Questions to ask for onboarding
If you want to reference after you have made an offer, we recommend you focus on onboarding when you reference. Positive onboarding experiences lead to better rates of retention and accelerate new joiners to success. When reference checks are made post-offer, this can be a key opportunity to speak to past managers and co-workers to get deep insights into how an employee works, what motivates them and how to ensure they prosper in your company.
Referencing for compliance
If you only want to reference for compliance reasons, you most likely will simply need to verify work dates and job titles. This means that you will only need to contact the HR department from the candidate’s previous company. However, with automated referencing tools, it is simpler and faster than ever to get useful information for your hiring process. Book a demo and let Zinc show you how you can maximise your reference checks with minimal effort.

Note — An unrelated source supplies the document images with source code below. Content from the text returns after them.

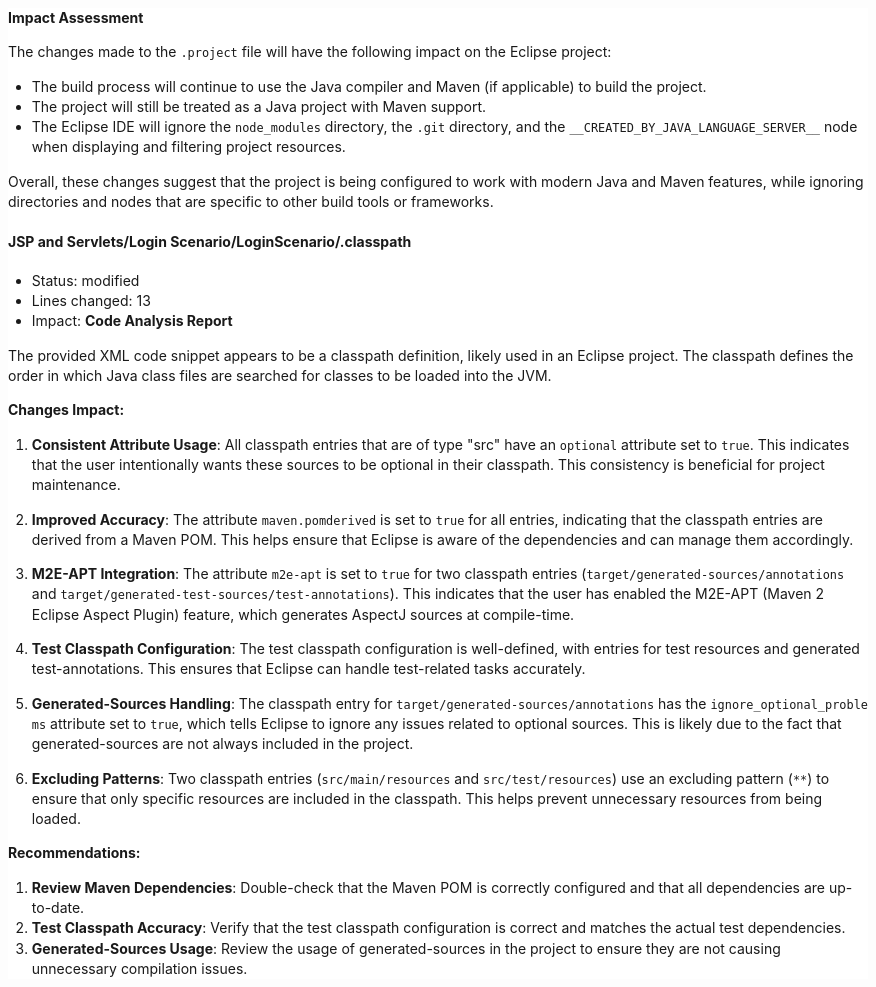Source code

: **Impact Assessment**

The changes made to the `.project` file will have the following impact on the Eclipse project:

* The build process will continue to use the Java compiler and Maven (if applicable) to build the project.
* The project will still be treated as a Java project with Maven support.
* The Eclipse IDE will ignore the `node_modules` directory, the `.git` directory, and the `__CREATED_BY_JAVA_LANGUAGE_SERVER__` node when displaying and filtering project resources.

Overall, these changes suggest that the project is being configured to work with modern Java and Maven features, while ignoring directories and nodes that are specific to other build tools or frameworks.

#### JSP and Servlets/Login Scenario/LoginScenario/.classpath
- Status: modified
- Lines changed: 13
- Impact: **Code Analysis Report**

The provided XML code snippet appears to be a classpath definition, likely used in an Eclipse project. The classpath defines the order in which Java class files are searched for classes to be loaded into the JVM.

**Changes Impact:**

1. **Consistent Attribute Usage**: All classpath entries that are of type "src" have an `optional` attribute set to `true`. This indicates that the user intentionally wants these sources to be optional in their classpath. This consistency is beneficial for project maintenance.

2. **Improved Accuracy**: The attribute `maven.pomderived` is set to `true` for all entries, indicating that the classpath entries are derived from a Maven POM. This helps ensure that Eclipse is aware of the dependencies and can manage them accordingly.

3. **M2E-APT Integration**: The attribute `m2e-apt` is set to `true` for two classpath entries (`target/generated-sources/annotations` and `target/generated-test-sources/test-annotations`). This indicates that the user has enabled the M2E-APT (Maven 2 Eclipse Aspect Plugin) feature, which generates AspectJ sources at compile-time.

4. **Test Classpath Configuration**: The test classpath configuration is well-defined, with entries for test resources and generated test-annotations. This ensures that Eclipse can handle test-related tasks accurately.

5. **Generated-Sources Handling**: The classpath entry for `target/generated-sources/annotations` has the `ignore_optional_problems` attribute set to `true`, which tells Eclipse to ignore any issues related to optional sources. This is likely due to the fact that generated-sources are not always included in the project.

6. **Excluding Patterns**: Two classpath entries (`src/main/resources` and `src/test/resources`) use an excluding pattern (`**`) to ensure that only specific resources are included in the classpath. This helps prevent unnecessary resources from being loaded.

**Recommendations:**

1. **Review Maven Dependencies**: Double-check that the Maven POM is correctly configured and that all dependencies are up-to-date.
2. **Test Classpath Accuracy**: Verify that the test classpath configuration is correct and matches the actual test dependencies.
3. **Generated-Sources Usage**: Review the usage of generated-sources in the project to ensure they are not causing unnecessary compilation issues.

A new standard for reference checks
Traditionally, referencing has been used for fact checking and assessment, but with technological advancements, new ways of referencing have been developed. Check out our complete guide to reference checks for everything you need to know to update your referencing practices.
Automated referencing tools can collect new forms of data and information that will better inform your hiring process. If you collect information about your candidate’s best work environments, work styles, and motivations, you can personalise onboarding, pair the candidate with the right people and create incentives that will really drive your candidate.
With automated referencing tools, you can ask referees multiple choice questions that are quantifiable, such as asking a referee to choose between a selection of work environments. Questions like this do not imply any preferred outcomes so the referee can be candid in their response, helping you decide which candidate would thrive in your unique work culture.
We designed our automated referencing tool to enhance your candidates’ experience. It is simple to use and the candidate gets to keep the references in a shareable profile. This means they only have to ask their referees to provide a reference once and they can reuse the references throughout their career.